In parallel with exploration and acquisition activities, Norfolk successfully completed a $2.1 million capital raise via placements to sophisticated investors, existing shareholders, and directors. The placement was priced at $0.10 per share, representing a modest discount to recent trading prices, and included free attaching options exercisable at $0.15 over three years, subject to shareholder approval. The raise boosts Norfolk’s cash position to approximately A$2.06 million as of 31 March 2026, providing financial flexibility for ongoing exploration and corporate activities.

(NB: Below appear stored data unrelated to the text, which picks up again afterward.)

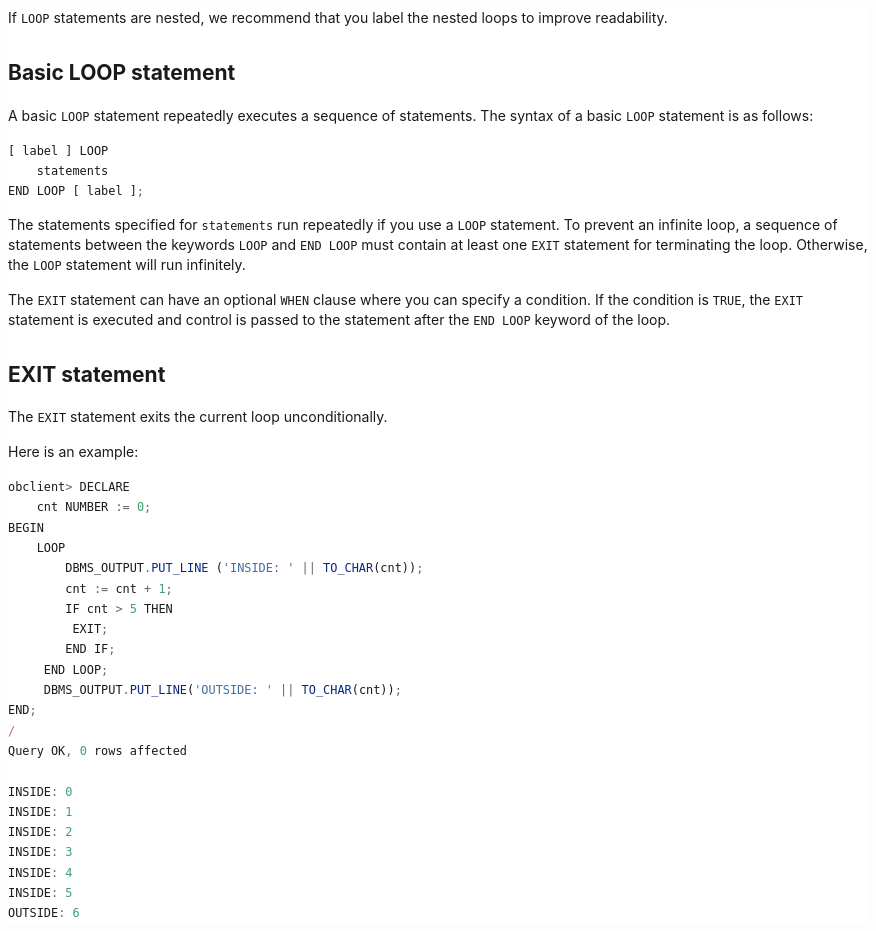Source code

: If `LOOP` statements are nested, we recommend that you label the nested loops to improve readability.

Basic LOOP statement
----------------------------

A basic `LOOP` statement repeatedly executes a sequence of statements. The syntax of a basic `LOOP` statement is as follows:

```javascript
[ label ] LOOP
    statements
END LOOP [ label ];
```



The statements specified for `statements` run repeatedly if you use a `LOOP` statement. To prevent an infinite loop, a sequence of statements between the keywords `LOOP` and `END LOOP` must contain at least one `EXIT` statement for terminating the loop. Otherwise, the `LOOP` statement will run infinitely.

The `EXIT` statement can have an optional `WHEN` clause where you can specify a condition. If the condition is `TRUE`, the `EXIT` statement is executed and control is passed to the statement after the `END LOOP` keyword of the loop.

EXIT statement
----------------------------

The `EXIT` statement exits the current loop unconditionally.

Here is an example:

```javascript
obclient> DECLARE
    cnt NUMBER := 0;
BEGIN
    LOOP
        DBMS_OUTPUT.PUT_LINE ('INSIDE: ' || TO_CHAR(cnt));
        cnt := cnt + 1;
        IF cnt > 5 THEN
         EXIT;
        END IF;
     END LOOP;
     DBMS_OUTPUT.PUT_LINE('OUTSIDE: ' || TO_CHAR(cnt));
END;
/
Query OK, 0 rows affected

INSIDE: 0
INSIDE: 1
INSIDE: 2
INSIDE: 3
INSIDE: 4
INSIDE: 5
OUTSIDE: 6
```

This raise builds on earlier funding rounds, including a $2.1 million placement announced in January 2026, which supported the maiden drilling campaign and early-stage project development. The involvement of cornerstone resource investors signals confidence in Norfolk’s Chilean copper strategy and exploration upside.

Ongoing Exploration at Australian Projects

Beyond Chile, Norfolk maintains its interests in the Orroroo Uranium Project in South Australia and the Roger River Project in Tasmania. Both projects remain in good standing with tenements fully granted. The Orroroo project covers 723 square kilometres within the Walloway Basin and continues to be assessed for exploration potential, including future geophysical surveys. Meanwhile, Roger River remains prospective for gold and copper, with drilling plans advancing following regulatory engagement and approvals.

Expenditure for the quarter included $655,000 on exploration and evaluation across these projects, alongside option payments related to the Chilean acquisition and corporate costs. The company reported $112,000 in payments to related parties, comprising director fees and consulting.

Next Steps and Market Implications

Norfolk’s immediate focus will be on advancing the regulatory approvals for its Chilean acquisition and environmental permits, which are prerequisites for resuming ASX trading. The upcoming Phase #2 diamond drilling campaign, designed to test sulphide mineralisation at depth and along strike, will be a critical catalyst for the company’s copper resource ambitions.

These developments come amid a rising copper market, where supply constraints and demand from green energy technologies underpin interest in new projects. Norfolk’s strategic location near major copper operations and its demonstrated higher-grade intercepts position it as a junior explorer to watch. However, the foreign NI 43-101 resource remains unclassified under the JORC Code, introducing uncertainty around resource reporting and future mine planning.

As Norfolk navigates acquisition complexities and exploration milestones, investors will be watching closely for updates on the ASX re-compliance timeline and the outcomes of the Phase #2 drilling program, which could materially influence the company’s valuation and project economics.

These latest results and corporate moves follow a series of announcements that include the US$250,000 option payment to secure project ownership and the $2.1 million capital raise that underpinned the maiden drilling campaign, highlighting Norfolk’s methodical progression in Chile.

Bottom Line?

Norfolk’s maiden drilling confirms copper potential, but ASX suspension and foreign resource classification keep near-term risks elevated.

Questions in the middle?

  • How swiftly will Norfolk secure all regulatory approvals to complete its Chile acquisition and resume ASX trading?
  • Will Phase #2 diamond drilling validate sulphide mineralisation to support a JORC-compliant resource upgrade?
  • How might evolving copper market dynamics impact Norfolk’s project development and capital raising strategies?